09 febbraio 2008

Al via le nuove radio SDR delle forze USA

81 milioni di dollari a testa. Tanto hanno ricevuto nel 2004 le due cordate capitanate da Boeing e Lockheed Martin per progettare la parte Airborne Maritime and Fixed Station dell'ambizioso piano per la ricostruzione in chiave software defined radio dell'intero sistema di comunicazione delle forze armate americane (il Joint Tactical Radio System). Entro la fine diel mese, riferisce Reuters, sono attese le decisione sulla prima vera e propria commessa. L'AFM comprende gli apparati che dovrebbero essere dispiegati in 150 stazioni tra velivoli, navi e postazioni fisse in sostituzione dei sistemi oggi in uso. Prima tranche tra gli 800 e i 1.200 milioni, ma in futuro si pensa a investimenti da 10 miliardi di dollari e più, su una scala di 12-15 anni di realizzazione. La chiamano anche "infrastruttura per il network-centric warfare, la guerra su protocollo Ip.

Pentagon could award big radio contract this month
Fri Feb 8, 2008 2:46pm EST

By Andrea Shalal-Esa

WASHINGTON (Reuters) - The Pentagon will soon choose either Boeing Co or Lockheed Martin Corp to design a next-generation radio system for aircraft, ships and ground stations, a deal potentially worth billions of dollars to the winning bidder.Award of the Joint Tactical Radio System contract could come as soon as the end of February, according to Leo Conboy, program manager for Boeing's team. The Pentagon has promised a decision by the end of the first quarter.
Defense analysts say the contract for system design and development of the Airborne Maritime and Fixed Station (AMF) segment of the program will total $800 million to $1.2 billion. A later production contract could translate into business deals valued at $10 billion or more over the long term, they say.
The tactical radio system is a family of advanced software-based communications that will replace current radio equipment throughout the U.S. military.

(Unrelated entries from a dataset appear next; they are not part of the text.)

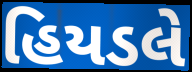
હિયડલેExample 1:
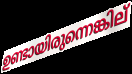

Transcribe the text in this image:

ഉണ്ടായിരുന്നെങ്കില്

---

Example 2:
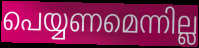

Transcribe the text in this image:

പെയ്യണമെന്നില്ല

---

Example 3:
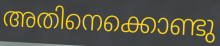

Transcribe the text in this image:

അതിനെക്കൊണ്ടു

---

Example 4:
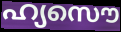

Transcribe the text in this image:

ഹ്യസൌ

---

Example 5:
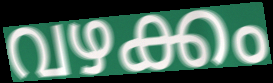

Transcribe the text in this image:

വഴക്കം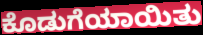
ಕೊಡುಗೆಯಾಯಿತುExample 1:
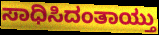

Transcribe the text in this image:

ಸಾಧಿಸಿದಂತಾಯ್ತು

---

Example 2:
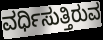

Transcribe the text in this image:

ವರ್ಧಿಸುತ್ತಿರುವ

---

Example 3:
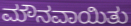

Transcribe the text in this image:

ಮೌನವಾಯಿತು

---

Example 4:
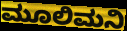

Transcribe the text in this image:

ಮೂಲಿಮನಿ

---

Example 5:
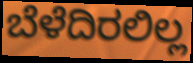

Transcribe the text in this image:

ಬೆಳೆದಿರಲಿಲ್ಲ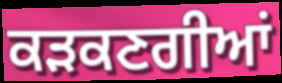
ਕੜਕਣਗੀਆਂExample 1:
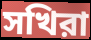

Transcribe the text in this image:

সখিরা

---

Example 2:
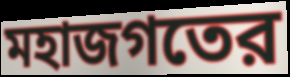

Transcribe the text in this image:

মহাজগতের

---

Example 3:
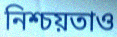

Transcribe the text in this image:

নিশ্চয়তাও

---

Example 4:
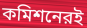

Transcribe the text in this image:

কমিশনেরই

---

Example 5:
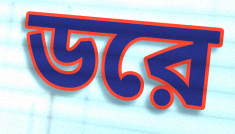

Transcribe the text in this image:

ডরেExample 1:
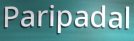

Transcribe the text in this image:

Paripadal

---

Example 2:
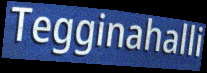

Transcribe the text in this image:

Tegginahalli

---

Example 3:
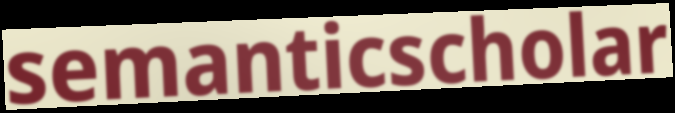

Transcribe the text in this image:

semanticscholar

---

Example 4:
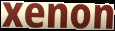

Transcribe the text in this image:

xenon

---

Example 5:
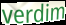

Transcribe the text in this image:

verdim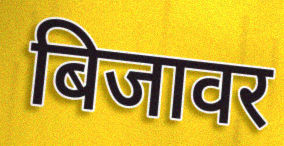
बिजावर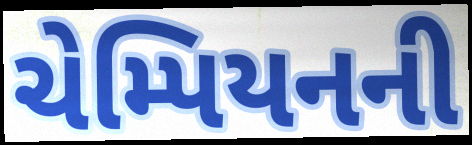
ચેમ્પિયનનીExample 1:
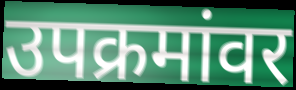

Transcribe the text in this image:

उपक्रमांवर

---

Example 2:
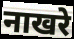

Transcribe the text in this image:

नाखरे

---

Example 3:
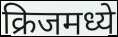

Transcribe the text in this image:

क्रिजमध्ये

It will provide secure Internet-like capabilities and networking for voice, text, audio, and video.
The ambitious multi-billion dollar program ran into problems several years ago, prompting the Pentagon to appoint Dennis Bauman in 2005 to lead a restructuring effort.
Bauman said the program was back on track, delivering the first radios to troops and testing others. The AMF contract is the final piece of JTRS, which includes development of the underlying software, and of handheld and backpack-sized radios. Boeing and Lockheed were each awarded an $81 million contract in December 2004 for preliminary design work on the radio system, which will be integrated into more than 150 airborne, shipboard and fixed stations.
In an interview, Conboy acknowledged past problems with the radio system, including a Boeing-led effort to develop the underlying software.
But Boeing made "significant" progress over the past two years, which in turn helped to reduce the risk of the AMF segment that will now be awarded, Conboy said. "I feel very bullish about the probability of achieving the goals of the program," he said, adding Boeing's work on the other program had helped weed out which technologies to use and which to skip. Boeing's team includes Harris Corp, L-3 Communications Holdings Inc, and Rockwell Collins Inc.
Rival Lockheed is competing for the contract with a team that includes BAE Systems Plc, General Dynamics Corp, Raytheon Co and the Northrop Grumman Corp unit that works on communications equipment for F-22 and F-35 fighter jets. Glenn Kurowski, director of the Lockheed team, lauded his group's collective experience on communications equipment, and said past performance accounted for about one-third of the evaluation criteria.
Lockheed is well-positioned to win the award, due to its experience on WIN-T, another big communications program; its work on the precursor contract to this one; and its experience as a systems integrator on other weapons, he said. "It's not just a radio; it's about the integration," Kurowski told Reuters.
Initially, the AMF equipment is due to be installed on Army Apache and CH-47 helicopters, Navy E-2C reconnaissance planes, C-130 aircraft used by special operations forces, Navy aircraft carriers and other warships, plus unmanned fixed radio sites.
The Pentagon's fiscal 2009 budget request includes $203.8 million for the AMF program, up from $106.7 million in fiscal 2008. Funding is expected to rise steadily as the program nears low-rate initial production in 2012.